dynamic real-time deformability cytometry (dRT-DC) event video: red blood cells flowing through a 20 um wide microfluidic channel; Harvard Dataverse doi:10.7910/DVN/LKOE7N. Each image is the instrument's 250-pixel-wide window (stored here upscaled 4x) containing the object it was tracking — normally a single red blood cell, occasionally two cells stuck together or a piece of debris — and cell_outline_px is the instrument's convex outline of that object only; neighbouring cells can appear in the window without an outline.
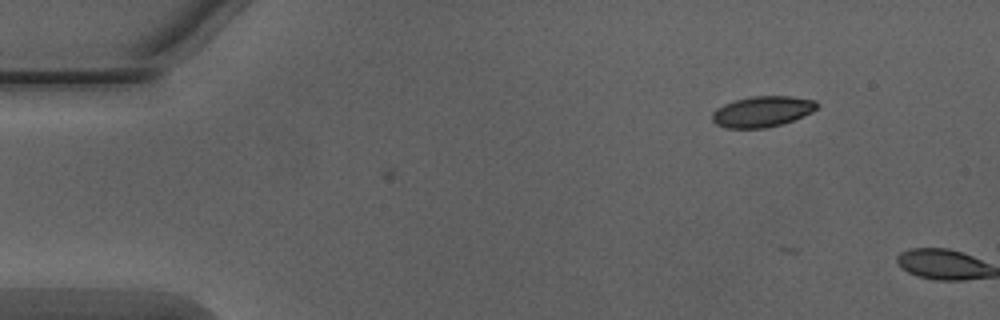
{"species": "Egyptian fruit bat (a non-hibernating species)", "species_latin": "Rousettus aegyptiacus", "temperature_condition": "warm", "stored_images_in_passage": 3, "camera_frame_rate_fps": 3000, "um_per_image_px": 0.085, "animal": {"sex": "male"}, "frame": {"image": 1, "passage_image": 2, "time_ms": 0.333, "image_size_px": [1000, 320], "cell_outline_px": [[820, 104], [812, 112], [804, 116], [784, 124], [764, 128], [724, 128], [716, 124], [712, 120], [712, 112], [716, 108], [724, 104], [736, 100], [752, 96], [792, 96], [816, 100]], "centroid_in_image_um": [64.81, 9.48], "position_along_channel_um": 20.2, "area_um2": 19.02}}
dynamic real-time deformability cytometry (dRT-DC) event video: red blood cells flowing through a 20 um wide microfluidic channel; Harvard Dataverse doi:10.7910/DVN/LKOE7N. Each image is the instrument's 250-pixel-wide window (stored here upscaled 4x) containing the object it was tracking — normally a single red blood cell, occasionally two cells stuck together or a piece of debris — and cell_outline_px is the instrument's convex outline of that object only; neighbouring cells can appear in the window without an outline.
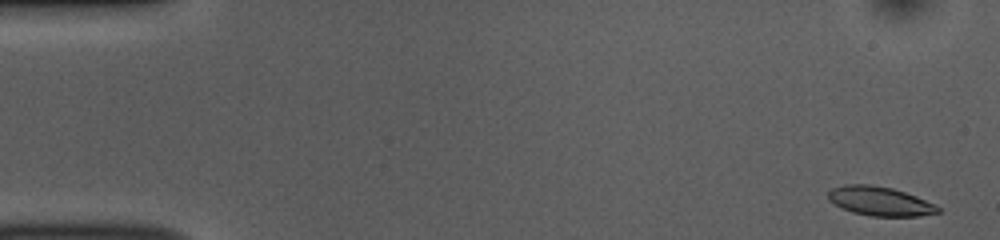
{"species": "common noctule bat (a hibernating species)", "species_latin": "Nyctalus noctula", "temperature_condition": "room temperature", "stored_images_in_passage": 51, "camera_frame_rate_fps": 3000, "um_per_image_px": 0.085, "animal": {"sex": "female", "body_mass_g": 10.0, "forearm_length_mm": 53.1}, "frame": {"image": 1, "passage_image": 1, "time_ms": 0.0, "image_size_px": [1000, 240], "cell_outline_px": [[940, 212], [920, 216], [872, 216], [852, 212], [828, 200], [828, 192], [832, 188], [844, 184], [868, 184], [892, 188], [916, 196], [940, 208]], "centroid_in_image_um": [74.77, 17.09], "position_along_channel_um": 10.2, "area_um2": 18.38}}
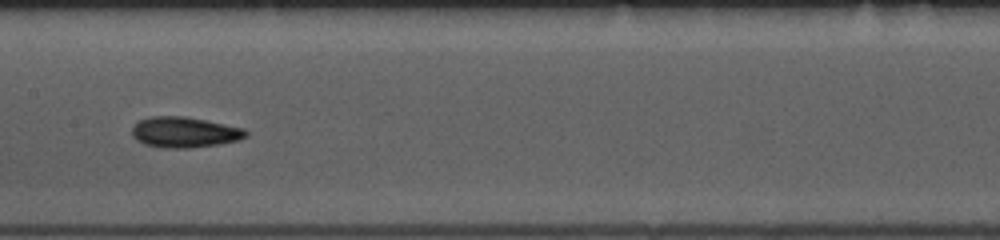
{"frame": {"image": 2, "passage_image": 25, "time_ms": 8.0, "image_size_px": [1000, 240], "cell_outline_px": [[248, 136], [236, 140], [220, 144], [188, 148], [164, 148], [144, 144], [136, 140], [132, 136], [132, 128], [140, 120], [152, 116], [184, 116], [244, 128], [248, 132]], "centroid_in_image_um": [15.67, 11.24], "position_along_channel_um": 191.7, "area_um2": 20.23}}
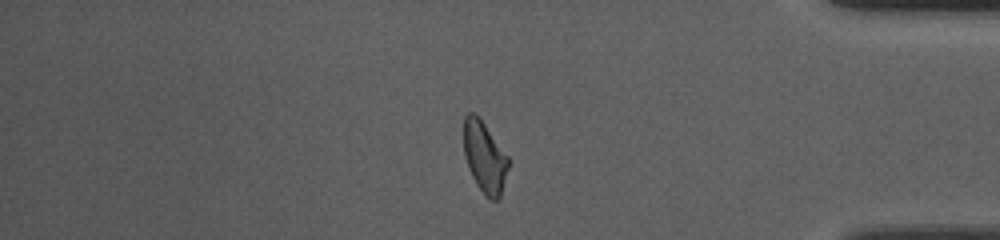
{"frame": {"image": 3, "passage_image": 43, "time_ms": 14.0, "image_size_px": [1000, 240], "cell_outline_px": [[508, 168], [500, 196], [496, 200], [492, 200], [476, 184], [468, 168], [464, 156], [464, 116], [468, 112], [472, 112], [480, 116], [508, 156]], "centroid_in_image_um": [41.17, 13.29], "position_along_channel_um": 394.0, "area_um2": 18.44}, "authors_computed_cell_mechanics": {"area_um2": 19.074, "velocity_mm_per_s": 3.8329, "shape_relaxation_time_tau1_ms": 4.5517, "shape_relaxation_time_tau2_ms": 3.4123, "deformation_change_tau1": 0.1192, "deformation_change_tau2": 0.1115}}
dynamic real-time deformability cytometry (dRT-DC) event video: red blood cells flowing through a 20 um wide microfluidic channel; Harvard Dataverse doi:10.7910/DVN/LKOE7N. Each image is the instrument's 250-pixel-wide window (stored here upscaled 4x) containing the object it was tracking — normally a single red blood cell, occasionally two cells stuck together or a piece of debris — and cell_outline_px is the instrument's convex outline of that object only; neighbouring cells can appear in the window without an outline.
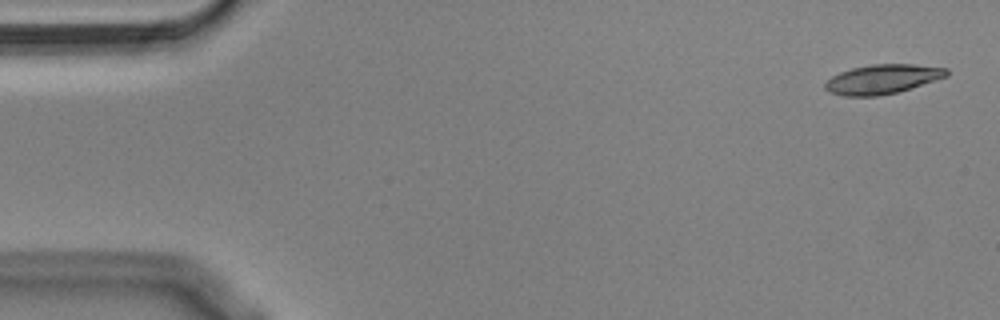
{"species": "Egyptian fruit bat (a non-hibernating species)", "species_latin": "Rousettus aegyptiacus", "temperature_condition": "cold", "stored_images_in_passage": 8, "camera_frame_rate_fps": 3000, "um_per_image_px": 0.085, "animal": {"sex": "male"}, "frame": {"image": 1, "passage_image": 1, "time_ms": 0.0, "image_size_px": [1000, 320], "cell_outline_px": [[948, 76], [896, 92], [880, 96], [844, 96], [828, 92], [824, 88], [824, 84], [832, 76], [840, 72], [852, 68], [872, 64], [916, 64], [948, 68]], "centroid_in_image_um": [74.99, 6.72], "position_along_channel_um": 10.0, "area_um2": 20.75}}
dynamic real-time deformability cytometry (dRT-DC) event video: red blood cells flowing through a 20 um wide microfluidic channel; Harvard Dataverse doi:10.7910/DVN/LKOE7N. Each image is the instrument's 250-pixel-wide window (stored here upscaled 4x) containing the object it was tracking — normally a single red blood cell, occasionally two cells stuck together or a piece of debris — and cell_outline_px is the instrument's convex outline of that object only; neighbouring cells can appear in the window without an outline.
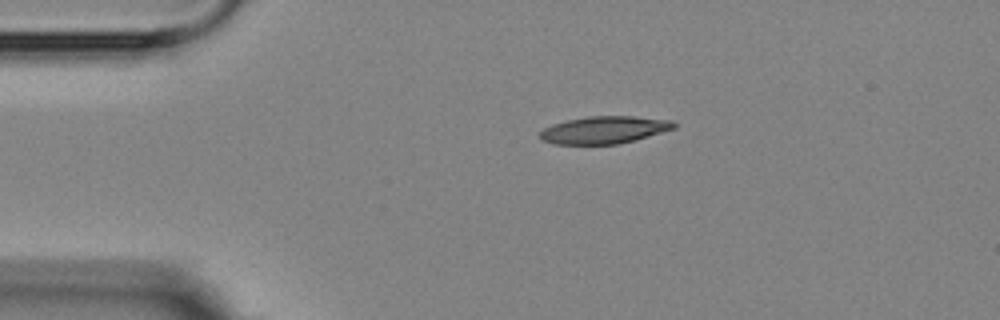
{"species": "Egyptian fruit bat (a non-hibernating species)", "species_latin": "Rousettus aegyptiacus", "temperature_condition": "room temperature", "stored_images_in_passage": 2, "camera_frame_rate_fps": 3000, "um_per_image_px": 0.085, "animal": {"sex": "female"}, "frame": {"image": 1, "passage_image": 1, "time_ms": 0.0, "image_size_px": [1000, 320], "cell_outline_px": [[676, 128], [632, 140], [616, 144], [552, 144], [544, 140], [540, 136], [540, 132], [544, 128], [552, 124], [568, 120], [588, 116], [632, 116], [672, 120], [676, 124]], "centroid_in_image_um": [51.35, 11.03], "position_along_channel_um": 33.6, "area_um2": 21.1}}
---
:: TASK GOAL ::
Retype all of the entries exactly as written, leaving out any images.

:: RIGHT ANSWER ::
dynamic real-time deformability cytometry (dRT-DC) event video: red blood cells flowing through a 20 um wide microfluidic channel; Harvard Dataverse doi:10.7910/DVN/LKOE7N. Each image is the instrument's 250-pixel-wide window (stored here upscaled 4x) containing the object it was tracking — normally a single red blood cell, occasionally two cells stuck together or a piece of debris — and cell_outline_px is the instrument's convex outline of that object only; neighbouring cells can appear in the window without an outline.
{"species": "Egyptian fruit bat (a non-hibernating species)", "species_latin": "Rousettus aegyptiacus", "temperature_condition": "warm", "stored_images_in_passage": 3, "camera_frame_rate_fps": 3000, "um_per_image_px": 0.085, "animal": {"sex": "male"}, "frame": {"image": 1, "passage_image": 2, "time_ms": 0.333, "image_size_px": [1000, 320], "cell_outline_px": [[820, 104], [812, 112], [804, 116], [784, 124], [764, 128], [724, 128], [716, 124], [712, 120], [712, 112], [716, 108], [724, 104], [736, 100], [752, 96], [792, 96], [816, 100]], "centroid_in_image_um": [64.81, 9.48], "position_along_channel_um": 20.2, "area_um2": 19.02}}
dynamic real-time deformability cytometry (dRT-DC) event video: red blood cells flowing through a 20 um wide microfluidic channel; Harvard Dataverse doi:10.7910/DVN/LKOE7N. Each image is the instrument's 250-pixel-wide window (stored here upscaled 4x) containing the object it was tracking — normally a single red blood cell, occasionally two cells stuck together or a piece of debris — and cell_outline_px is the instrument's convex outline of that object only; neighbouring cells can appear in the window without an outline.
{"species": "common noctule bat (a hibernating species)", "species_latin": "Nyctalus noctula", "temperature_condition": "room temperature", "stored_images_in_passage": 51, "camera_frame_rate_fps": 3000, "um_per_image_px": 0.085, "animal": {"sex": "female", "body_mass_g": 10.0, "forearm_length_mm": 53.1}, "frame": {"image": 1, "passage_image": 1, "time_ms": 0.0, "image_size_px": [1000, 240], "cell_outline_px": [[940, 212], [920, 216], [872, 216], [852, 212], [828, 200], [828, 192], [832, 188], [844, 184], [868, 184], [892, 188], [916, 196], [940, 208]], "centroid_in_image_um": [74.77, 17.09], "position_along_channel_um": 10.2, "area_um2": 18.38}}
{"frame": {"image": 2, "passage_image": 25, "time_ms": 8.0, "image_size_px": [1000, 240], "cell_outline_px": [[248, 136], [236, 140], [220, 144], [188, 148], [164, 148], [144, 144], [136, 140], [132, 136], [132, 128], [140, 120], [152, 116], [184, 116], [244, 128], [248, 132]], "centroid_in_image_um": [15.67, 11.24], "position_along_channel_um": 191.7, "area_um2": 20.23}}
{"frame": {"image": 3, "passage_image": 43, "time_ms": 14.0, "image_size_px": [1000, 240], "cell_outline_px": [[508, 168], [500, 196], [496, 200], [492, 200], [476, 184], [468, 168], [464, 156], [464, 116], [468, 112], [472, 112], [480, 116], [508, 156]], "centroid_in_image_um": [41.17, 13.29], "position_along_channel_um": 394.0, "area_um2": 18.44}, "authors_computed_cell_mechanics": {"area_um2": 19.074, "velocity_mm_per_s": 3.8329, "shape_relaxation_time_tau1_ms": 4.5517, "shape_relaxation_time_tau2_ms": 3.4123, "deformation_change_tau1": 0.1192, "deformation_change_tau2": 0.1115}}
dynamic real-time deformability cytometry (dRT-DC) event video: red blood cells flowing through a 20 um wide microfluidic channel; Harvard Dataverse doi:10.7910/DVN/LKOE7N. Each image is the instrument's 250-pixel-wide window (stored here upscaled 4x) containing the object it was tracking — normally a single red blood cell, occasionally two cells stuck together or a piece of debris — and cell_outline_px is the instrument's convex outline of that object only; neighbouring cells can appear in the window without an outline.
{"species": "Egyptian fruit bat (a non-hibernating species)", "species_latin": "Rousettus aegyptiacus", "temperature_condition": "cold", "stored_images_in_passage": 8, "camera_frame_rate_fps": 3000, "um_per_image_px": 0.085, "animal": {"sex": "male"}, "frame": {"image": 1, "passage_image": 1, "time_ms": 0.0, "image_size_px": [1000, 320], "cell_outline_px": [[948, 76], [896, 92], [880, 96], [844, 96], [828, 92], [824, 88], [824, 84], [832, 76], [840, 72], [852, 68], [872, 64], [916, 64], [948, 68]], "centroid_in_image_um": [74.99, 6.72], "position_along_channel_um": 10.0, "area_um2": 20.75}}
dynamic real-time deformability cytometry (dRT-DC) event video: red blood cells flowing through a 20 um wide microfluidic channel; Harvard Dataverse doi:10.7910/DVN/LKOE7N. Each image is the instrument's 250-pixel-wide window (stored here upscaled 4x) containing the object it was tracking — normally a single red blood cell, occasionally two cells stuck together or a piece of debris — and cell_outline_px is the instrument's convex outline of that object only; neighbouring cells can appear in the window without an outline.
{"species": "Egyptian fruit bat (a non-hibernating species)", "species_latin": "Rousettus aegyptiacus", "temperature_condition": "room temperature", "stored_images_in_passage": 2, "camera_frame_rate_fps": 3000, "um_per_image_px": 0.085, "animal": {"sex": "female"}, "frame": {"image": 1, "passage_image": 1, "time_ms": 0.0, "image_size_px": [1000, 320], "cell_outline_px": [[676, 128], [632, 140], [616, 144], [552, 144], [544, 140], [540, 136], [540, 132], [544, 128], [552, 124], [568, 120], [588, 116], [632, 116], [672, 120], [676, 124]], "centroid_in_image_um": [51.35, 11.03], "position_along_channel_um": 33.6, "area_um2": 21.1}}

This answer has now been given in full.